EXERCISE INSTRUCTIONS: The goal here is an exact copy of the entries below, without their pictures.

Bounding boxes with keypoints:
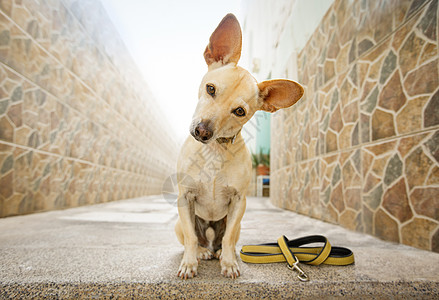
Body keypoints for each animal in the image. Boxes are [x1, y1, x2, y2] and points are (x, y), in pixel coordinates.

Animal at [174, 12, 304, 280]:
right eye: (210, 88)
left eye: (239, 111)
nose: (203, 131)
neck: (214, 151)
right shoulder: (185, 198)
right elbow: (191, 238)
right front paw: (189, 264)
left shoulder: (239, 202)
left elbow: (229, 238)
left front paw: (229, 263)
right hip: (180, 223)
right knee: (197, 239)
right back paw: (202, 252)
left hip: (237, 224)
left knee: (225, 241)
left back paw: (223, 254)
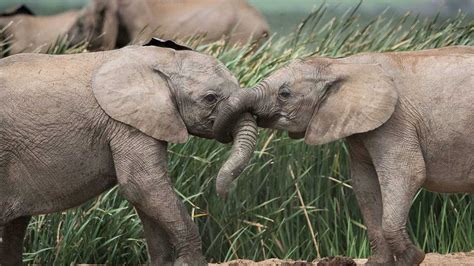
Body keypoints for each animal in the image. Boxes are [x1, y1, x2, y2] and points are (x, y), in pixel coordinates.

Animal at [0, 40, 258, 266]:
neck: (161, 61)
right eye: (210, 98)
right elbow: (143, 186)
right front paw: (189, 263)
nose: (223, 194)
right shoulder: (124, 122)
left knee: (15, 227)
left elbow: (146, 195)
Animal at [215, 46, 474, 266]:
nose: (225, 195)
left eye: (284, 94)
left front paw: (412, 259)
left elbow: (408, 172)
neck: (344, 64)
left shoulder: (395, 120)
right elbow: (364, 184)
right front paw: (378, 263)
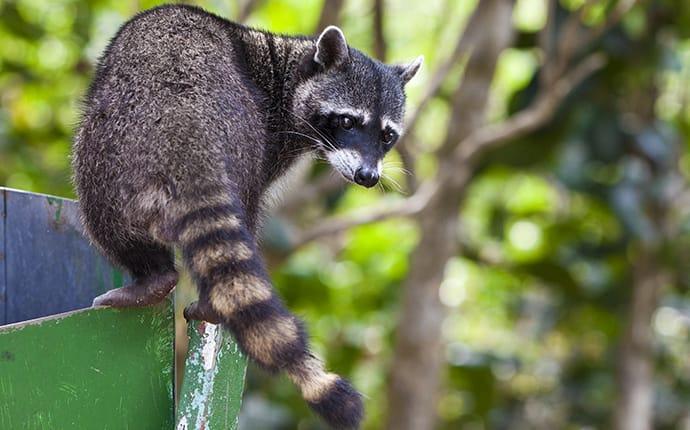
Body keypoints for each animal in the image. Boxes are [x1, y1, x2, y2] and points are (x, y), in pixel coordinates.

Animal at [72, 4, 422, 430]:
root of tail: (184, 125)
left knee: (100, 212)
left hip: (115, 149)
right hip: (219, 145)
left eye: (387, 135)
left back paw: (152, 277)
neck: (287, 67)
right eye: (347, 121)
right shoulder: (271, 130)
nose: (367, 177)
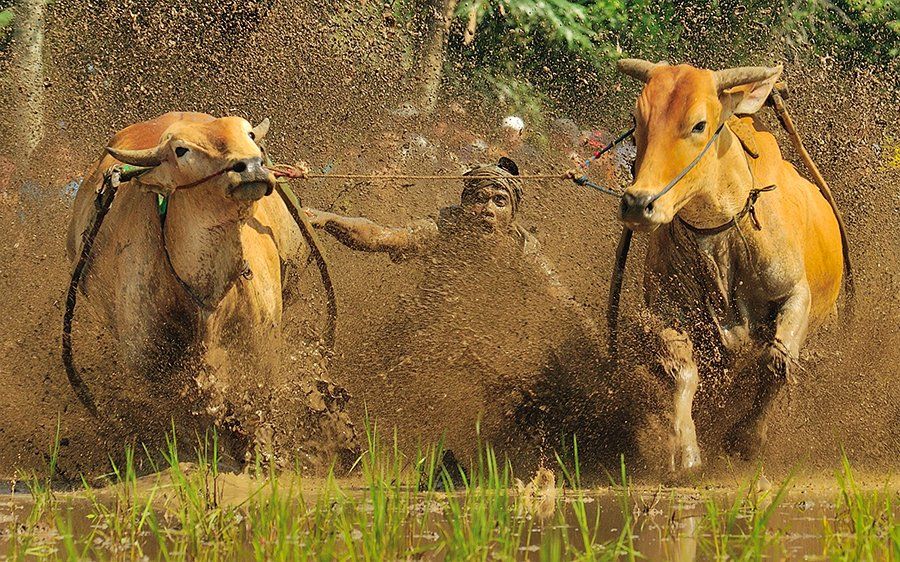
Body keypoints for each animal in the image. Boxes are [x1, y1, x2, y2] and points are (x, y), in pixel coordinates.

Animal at [65, 111, 308, 438]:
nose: (251, 166)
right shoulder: (148, 366)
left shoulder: (263, 350)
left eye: (249, 134)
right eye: (181, 150)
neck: (210, 296)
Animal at [616, 60, 848, 472]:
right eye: (637, 119)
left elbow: (775, 363)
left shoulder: (795, 296)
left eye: (698, 125)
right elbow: (682, 371)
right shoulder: (665, 311)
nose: (638, 203)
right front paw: (685, 451)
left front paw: (746, 440)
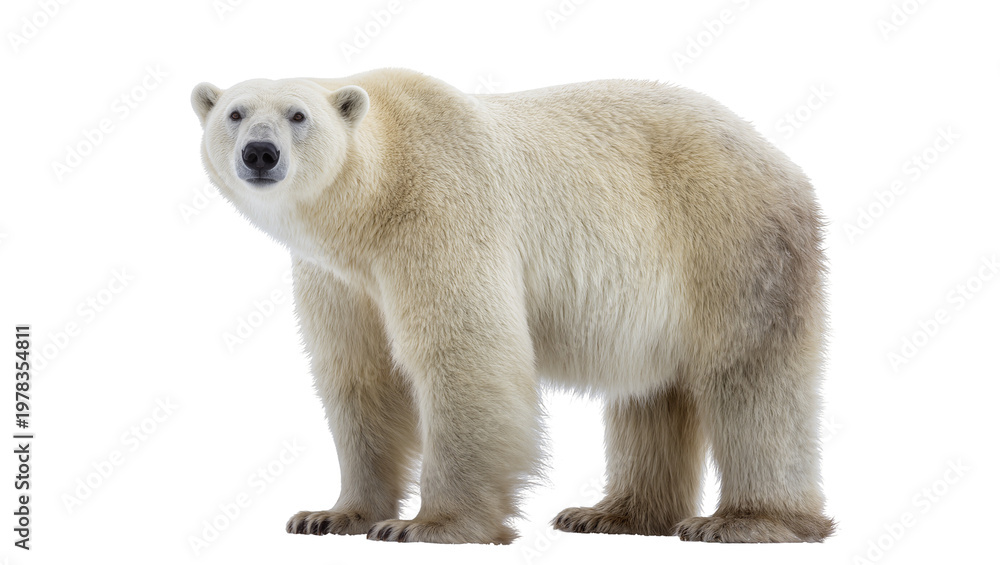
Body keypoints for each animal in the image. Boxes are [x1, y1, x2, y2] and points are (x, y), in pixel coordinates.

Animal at [191, 68, 834, 545]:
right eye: (235, 113)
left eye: (298, 116)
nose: (260, 153)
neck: (373, 200)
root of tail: (782, 160)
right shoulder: (339, 277)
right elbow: (359, 376)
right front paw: (330, 515)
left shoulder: (440, 209)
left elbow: (465, 355)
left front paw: (427, 526)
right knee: (649, 392)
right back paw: (611, 514)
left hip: (729, 240)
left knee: (750, 378)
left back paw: (746, 521)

ANSWER TO THIS EXERCISE:
Body keypoints for each animal in the image. Boxes are [x1, y1, x2, y2] and points are (x, y), in pixel coordinates.

Animal at [174, 12, 304, 280]:
right eye: (210, 88)
left eye: (239, 111)
nose: (203, 131)
neck: (214, 151)
right shoulder: (185, 198)
right elbow: (191, 238)
right front paw: (189, 264)
left shoulder: (239, 202)
left elbow: (229, 238)
left front paw: (229, 263)
right hip: (180, 223)
right knee: (197, 239)
right back paw: (202, 252)
left hip: (237, 224)
left knee: (225, 241)
left back paw: (223, 254)
Body keypoints for each animal in the image. Boxes are [x1, y1, x2, y2] and points are (x, y), in pixel coordinates.

Animal at [0, 40, 258, 266]:
neck: (161, 61)
right eye: (210, 98)
right elbow: (143, 186)
right front paw: (189, 263)
nose: (223, 194)
right shoulder: (124, 122)
left knee: (15, 227)
left elbow: (146, 195)
Animal at [215, 46, 474, 266]:
nose: (225, 195)
left eye: (284, 94)
left front paw: (412, 259)
left elbow: (408, 172)
neck: (344, 64)
left shoulder: (395, 120)
right elbow: (364, 184)
right front paw: (378, 263)
Body keypoints for each animal in the image. Boxes are [x1, y1, x2, y2] and points are (x, y), in pixel coordinates.

Animal at [72, 4, 422, 430]:
root of tail: (184, 125)
left knee: (100, 212)
left hip: (115, 149)
right hip: (219, 145)
left eye: (387, 135)
left back paw: (152, 277)
neck: (287, 67)
right eye: (347, 121)
right shoulder: (271, 130)
nose: (367, 177)
Body keypoints for each animal in the image. Boxes are [x1, y1, x2, y2] and points are (x, y), in pixel coordinates.

Animal at [65, 111, 308, 438]:
nose: (251, 166)
right shoulder: (148, 366)
left shoulder: (263, 350)
left eye: (249, 134)
right eye: (181, 150)
neck: (210, 296)
Animal at [616, 60, 848, 472]:
right eye: (637, 119)
left elbow: (775, 363)
left shoulder: (795, 296)
left eye: (698, 125)
right elbow: (682, 371)
right shoulder: (665, 311)
nose: (638, 203)
right front paw: (685, 451)
left front paw: (746, 440)
Body keypoints for each animal in the image. Boxes are [x1, y1, x2, y2] and points are (x, y), in pixel coordinates.

Animal at [191, 68, 834, 545]:
right eye: (235, 113)
left eye: (298, 116)
nose: (260, 153)
neck: (373, 200)
root of tail: (782, 160)
right shoulder: (339, 277)
right elbow: (359, 376)
right front paw: (330, 515)
left shoulder: (440, 209)
left elbow: (465, 355)
left front paw: (427, 526)
right knee: (649, 392)
right back paw: (611, 514)
left hip: (729, 240)
left knee: (750, 378)
left back paw: (746, 521)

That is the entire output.